● DOCUMENT SECTION:
★ ★ ★
PERSONAL FINANCIAL PLANNING

March 2000

WHAT'S THE CHANCE OF THAT HAPPENING?

By William E. Fender and Brian P. Cunningham

Investors spend a considerable amount of time, money, and effort trying to outperform widely published stock market indices, such as the Standard & Poor's 500 Index. Unfortunately, when costs and taxes are factored into the equation, the probability of success dwindles to percentages that are less than many scratch-off lottery games.

Standard & Poor's 500 Index

The S&P 500 Index has a long history, dating back to 1923, when Standard & Poor's introduced a series of indices that included 233 companies. The S&P 500 Index itself was introduced in 1957 and was the original proxy for testing a capital asset pricing model used to predict the relationship between the risk of an asset and its expected return. The goal at the time was that the S&P 500 Index should reflect how investors actually invest in equities. Some 40 years later it continues to meet that objective; the 500 stocks in the index represent in excess of 70% of total U.S. stock market capitalization. This is quite remarkable, considering that there are almost 8,000 U.S. stocks in Standard & Poor's database. As of April 30, 1999, the index represented nearly $11 trillion in market capitalization.

Due to the capitalization weighting of the index, it is a good benchmark for the domestic, large-capitalization style of investing. Currently, the average market capitalization of companies in the index is $21.8 billion and the median, the point at which the index could be split into two equal pools of 250 stocks, is $8.37 billion. As has been the case since the index's inception, the bulk (approximately 50%) of the capitalization is concentrated in the top 50 stocks.

Most investors do not know how the index is constructed. Companies are not chosen based solely on market capitalization, sales, or profits. Rather, Standard & Poor's goal is to choose leading companies in leading industries within the U.S. economy. In 1968, the index was added to the U.S. Department of Commerce's Index of Leading Economic Indicators. The S&P 500 Index has grown over the years to become the de facto benchmark for professional money managers.

Finally, unlike other large-cap indices, Standard & Poor's does not prematurely remove outliers (i.e., stocks that falter or become relatively small) from the S&P 500 Index, thereby reducing portfolio turnover. Minimal portfolio turnover and low dividend yield reduce the tax impact and result in extremely high tax efficiency (discussed in detail below). Furthermore, the index is relatively easy to replicate and has become quite popular, as witnessed by the massive growth in assets in the Vanguard S&P 500 Index mutual fund. This fund has grown from just over $1 billion at year-end 1988 to approximately $70 billion at year-end 1998. The result is that the index is truly a readily available and widely used passive alternative to active money management.

What Does an Active Manager Need to Match the S&P 500?

The first step in the analysis was to estimate the percentage of total return that is typically retained, after taxes, by the investor. Mutual funds were chosen due to the reliability of the return figures and the fact that mutual fund returns are net of fees. Using the Morningstar Principia Pro mutual fund database, the universe of mutual funds was screened to identify only large-cap products. Next, index, specialty, sector, or international funds were eliminated from the analysis. Finally, the universe was limited to mutual funds that had a minimum 10 years of tax-adjusted data. This screening resulted in 307 funds with the data necessary to estimate the average mutual fund's tax efficiency.
★ ★ ★
● PROVIDED MATERIAL:
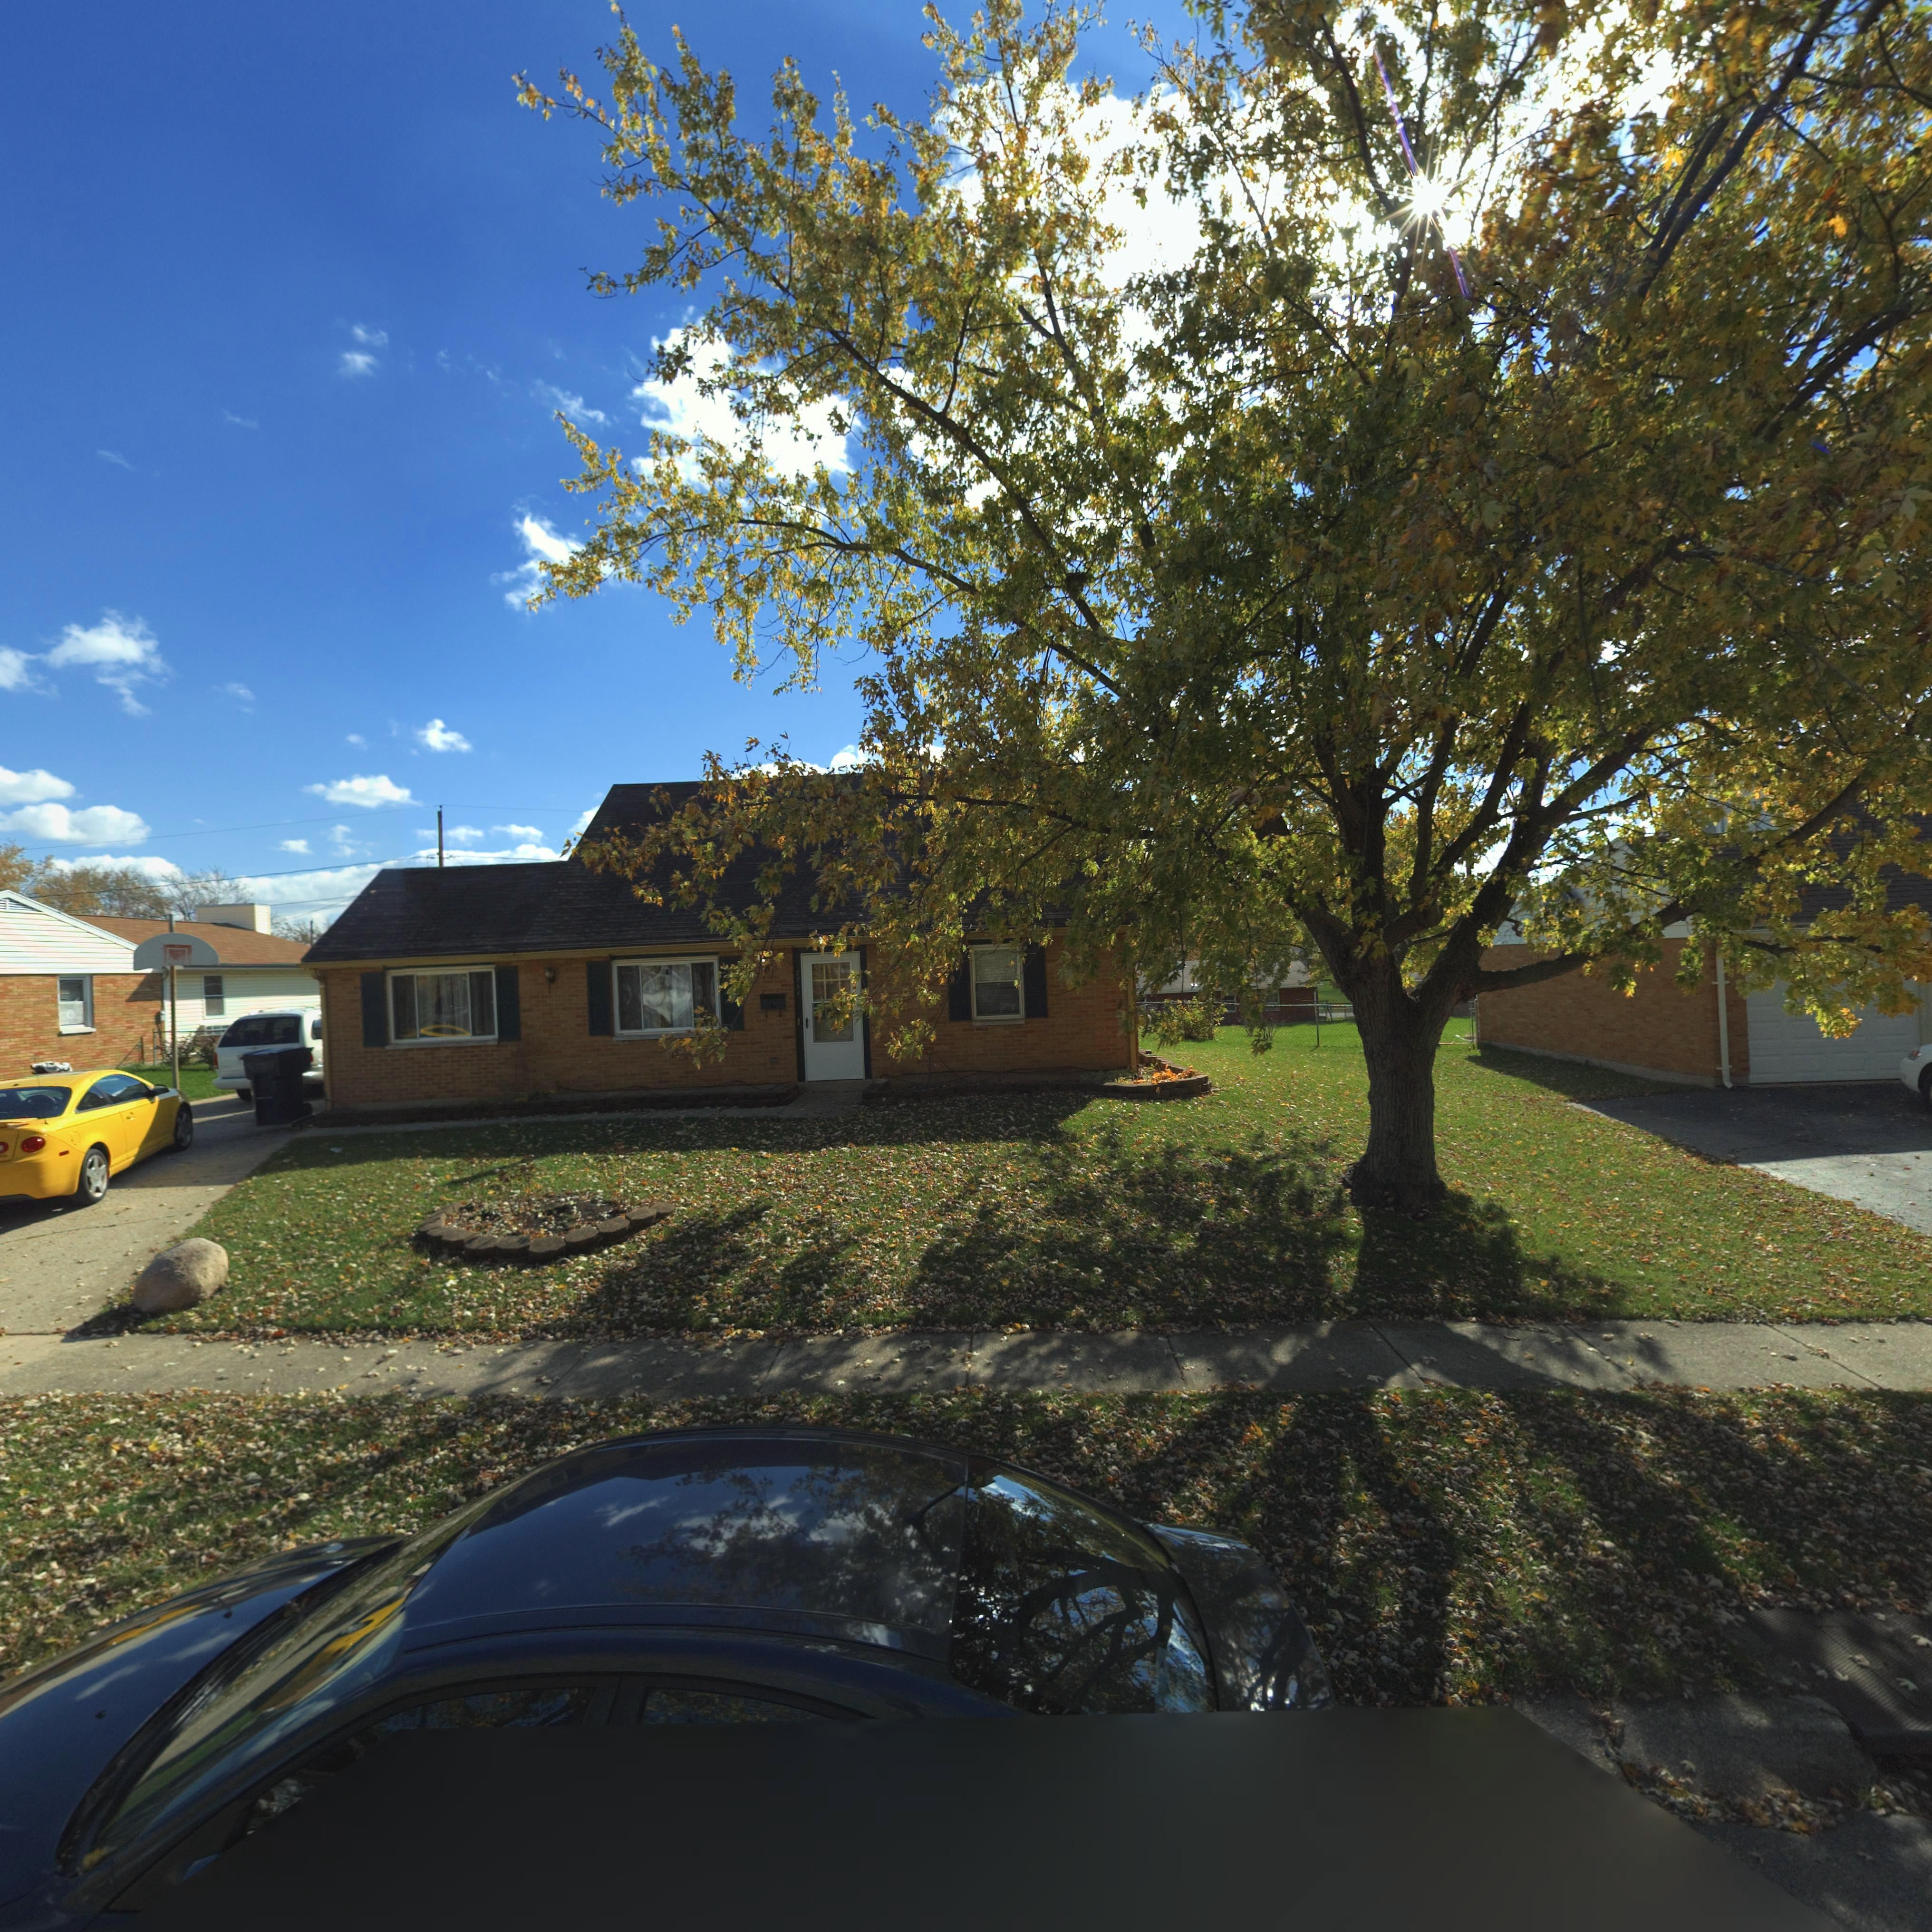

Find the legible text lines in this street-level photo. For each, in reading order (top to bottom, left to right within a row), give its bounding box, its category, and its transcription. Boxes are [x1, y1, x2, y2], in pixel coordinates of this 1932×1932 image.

[795, 970, 801, 997] StreetNumber: 7754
★ ★ ★
● PROBLEMS TO SOLVE:
a - According to the S&P 500 article, in what year was the S&P 500 Index itself introduced?
b - Write out everything in the S&P 500 article from "The S&P 500 Index has a" down to "in market capitalization.".
The data is separate from the S&P 500 article.

● RESPONSE LIST:
a - 1957

b -
The S&P 500 Index has a long history, dating back to 1923, when Standard & Poor's introduced a series of indices that included 233 companies. The S&P 500 Index itself was introduced in 1957 and was the original proxy for testing a capital asset pricing model used to predict the relationship between the risk of an asset and its expected return. The goal at the time was that the S&P 500 Index should reflect how investors actually invest in equities. Some 40 years later it continues to meet that objective; the 500 stocks in the index represent in excess of 70% of total U.S. stock market capitalization. This is quite remarkable, considering that there are almost 8,000 U.S. stocks in Standard & Poor's database. As of April 30, 1999, the index represented nearly $11 trillion in market capitalization.